*** SOURCE TEXT Section Begins ***

American fashion designer (born 1945)

Kay Unger is an American fashion designer. Until July 2012, she was the creative head and public face of Phoebe Company LLC and its brands.

== Biography ==

Unger was born in Chicago, IL and first studied painting in the Fine Arts Program at the Sam Fox School of Design & Visual Arts at Washington University in St. Louis before switching to design at Parsons The New School for Design in New York City.

Upon graduation from Parsons in the late 1960s, she worked as one of three apprentices for Geoffrey Beene. After a year, she decided to develop her own line, and, in 1972, along with her two business partners, Howard Bloom and Jon Levy, founded The Gillian Group to produce dinner dresses. The dresses were sold under the Gillian label, and the group and its many divisions quickly became one of the largest suppliers of women's apparel in America, growing to a $125 million company.

== Company/Brand History ==

Fifteen days after closing the Gillian Group, Unger founded Phoebe Company LLC., where she established the line bearing her name, Kay Unger New York.

*** SOURCE TEXT Section Ends ***
*** EXTRACTED ENTRIES Section Begins ***

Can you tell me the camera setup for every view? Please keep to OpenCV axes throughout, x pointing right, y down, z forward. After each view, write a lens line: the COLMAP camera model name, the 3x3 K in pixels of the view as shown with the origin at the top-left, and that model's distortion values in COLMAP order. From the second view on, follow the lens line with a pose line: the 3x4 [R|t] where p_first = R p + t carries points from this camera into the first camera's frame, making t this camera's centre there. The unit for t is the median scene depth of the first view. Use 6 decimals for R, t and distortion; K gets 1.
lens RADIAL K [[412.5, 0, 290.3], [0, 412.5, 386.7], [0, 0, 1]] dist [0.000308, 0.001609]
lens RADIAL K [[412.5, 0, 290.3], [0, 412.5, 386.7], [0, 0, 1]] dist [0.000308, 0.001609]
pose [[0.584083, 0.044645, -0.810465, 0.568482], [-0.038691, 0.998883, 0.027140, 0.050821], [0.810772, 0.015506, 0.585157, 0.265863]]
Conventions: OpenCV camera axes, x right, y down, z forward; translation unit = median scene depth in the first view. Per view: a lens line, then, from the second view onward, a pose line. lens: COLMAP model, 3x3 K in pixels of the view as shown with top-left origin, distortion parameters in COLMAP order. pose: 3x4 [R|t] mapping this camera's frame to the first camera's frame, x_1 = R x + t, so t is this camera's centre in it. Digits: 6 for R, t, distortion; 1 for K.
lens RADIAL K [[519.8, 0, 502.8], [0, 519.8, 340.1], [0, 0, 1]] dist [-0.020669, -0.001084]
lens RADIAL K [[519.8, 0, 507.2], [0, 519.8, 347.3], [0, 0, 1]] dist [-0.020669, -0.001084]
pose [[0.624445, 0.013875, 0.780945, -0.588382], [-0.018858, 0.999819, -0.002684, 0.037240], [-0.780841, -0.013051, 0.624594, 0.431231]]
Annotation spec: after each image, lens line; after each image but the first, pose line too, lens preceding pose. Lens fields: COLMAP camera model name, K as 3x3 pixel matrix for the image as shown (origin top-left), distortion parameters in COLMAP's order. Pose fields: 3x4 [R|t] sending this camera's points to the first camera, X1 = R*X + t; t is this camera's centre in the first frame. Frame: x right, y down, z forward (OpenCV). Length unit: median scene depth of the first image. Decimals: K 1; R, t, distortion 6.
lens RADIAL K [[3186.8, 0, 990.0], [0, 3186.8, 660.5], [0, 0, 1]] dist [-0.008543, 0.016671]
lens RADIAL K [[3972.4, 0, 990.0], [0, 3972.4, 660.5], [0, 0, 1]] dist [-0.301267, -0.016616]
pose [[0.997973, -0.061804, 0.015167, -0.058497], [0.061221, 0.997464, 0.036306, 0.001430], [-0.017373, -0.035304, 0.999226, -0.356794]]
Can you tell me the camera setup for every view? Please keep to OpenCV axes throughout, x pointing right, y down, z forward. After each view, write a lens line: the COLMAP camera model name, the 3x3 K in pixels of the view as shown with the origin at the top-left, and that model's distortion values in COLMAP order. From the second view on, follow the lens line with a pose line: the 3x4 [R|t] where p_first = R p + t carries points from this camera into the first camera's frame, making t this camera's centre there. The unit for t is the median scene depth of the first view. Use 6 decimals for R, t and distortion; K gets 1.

*** EXTRACTED ENTRIES Section Ends ***

§ **EXERCISE TASKS**
**A.** Duplicate the part of the Kay Unger text that starts at the words "Kay Unger is" and ends after "New York City.".
**B.** Pick up the Kay Unger text after its last sentence and continue writing it.
This data has nothing to do with the Kay Unger text.

§ **WRITTEN RESPONSES**
**A.**
Kay Unger is an American fashion designer. Until July 2012, she was the creative head and public face of Phoebe Company LLC and its brands.

== Biography ==

Unger was born in Chicago, IL and first studied painting in the Fine Arts Program at the Sam Fox School of Design & Visual Arts at Washington University in St. Louis before switching to design at Parsons The New School for Design in New York City.

**B.**
In 1999, she was inducted as a Leading Woman Entrepreneur of the World. In 2005, the company launched Kay J's, a whimsical print pajama brand. In 2007, they launched Phoebe Couture, a more youthful and edgier line of dresses for day and evening. Later that same year, they began opening Kay Unger and Phoebe Couture boutiques in China through a licensing agreement with the JT Group of Hong Kong. In September 2008 Kay Unger New York Eyewear and Phoebe Couture Eyewear were launched.

The $40 million company's dresses, suits, and eyewear are currently sold in more than 24 countries including the U.K., Turkey, Brazil, Australia, and Spain.

Kay is an active member of the Council of Fashion Designers of America (CFDA). Additionally, she is on the Board of Directors as well as a Trustee at her alma mater, Parsons/The New School for Design, as well as a participant in their education program in the Dominican Republic, where she has traveled as a guest instructor.

== Kay Unger Design ==
After leaving her company, Unger founded Kay Unger Design LLC., a multidimensional company whose products range from clothing and shoes to home products. As the CEO, Unger lectures on design and entrepreneurship. Under the Kay Unger Design rubric, Unger has sold high-fashion sketches around the world.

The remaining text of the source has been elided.